John asked, "How can we get back to restoring New Testament Christianity in our life time?" That's like asking how we can preach the gospel to the whole world in our lifetime. It’s a definite objective but the question maybe suggests that it’s one that can be accomplished, done and dusted.

When I was young I worked in the shipyard along with the riveters but I used to watch the painters and red-leaders painting the gantries and then, later, the two huge dry-dock cranes. By the time they got to the end of the job it was time to begin again at the beginning because the weather, the salt in the air and the hosts of birds worked their destructive work on the paint. So it is with restoring New Testament Christianity or getting the gospel to the whole world in our generation. As we speak people are dying and being born so the process must begin over again since generations are being born and passing away.

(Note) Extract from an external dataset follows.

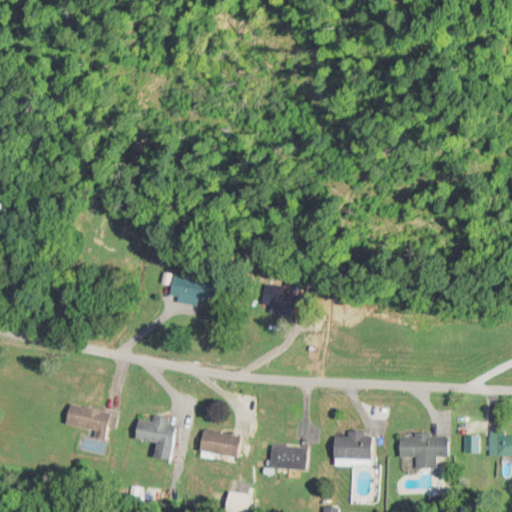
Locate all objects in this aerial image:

But of this I’m sure, we need to have some clear sense of what restoring "New Testament Christianity" or preaching "the gospel" is. We need to "get it right" before we "get it out". We need to know what we want to restore or preach or we won’t recognize that we’ve done it if and when we’ve done it.

I don’t think we can get the gospel to every person in our lifetime, even within the limits of what I’ve mentioned above; but then I don’t believe we were ever given such a responsibility. Matthew 28:18-19, for example, says nothing about "completing" anything within a lifetime. Matthew 28:18-19 does commission the Church to get on with the job, ceaselessly. It gives us no reason to get involved in the numbers game. We have no reason to be pessimistic or to feel overwhelmed with a job that’s beyond us. We’re called to believe the truth and commit ourselves in trust to the Christ and go tell the world about him (Matthew 28:18-19). If we each get on with it, contributing as part of the New Covenant Church, we’re doing what we’ve been called to do. Maybe that’s enough to get on with.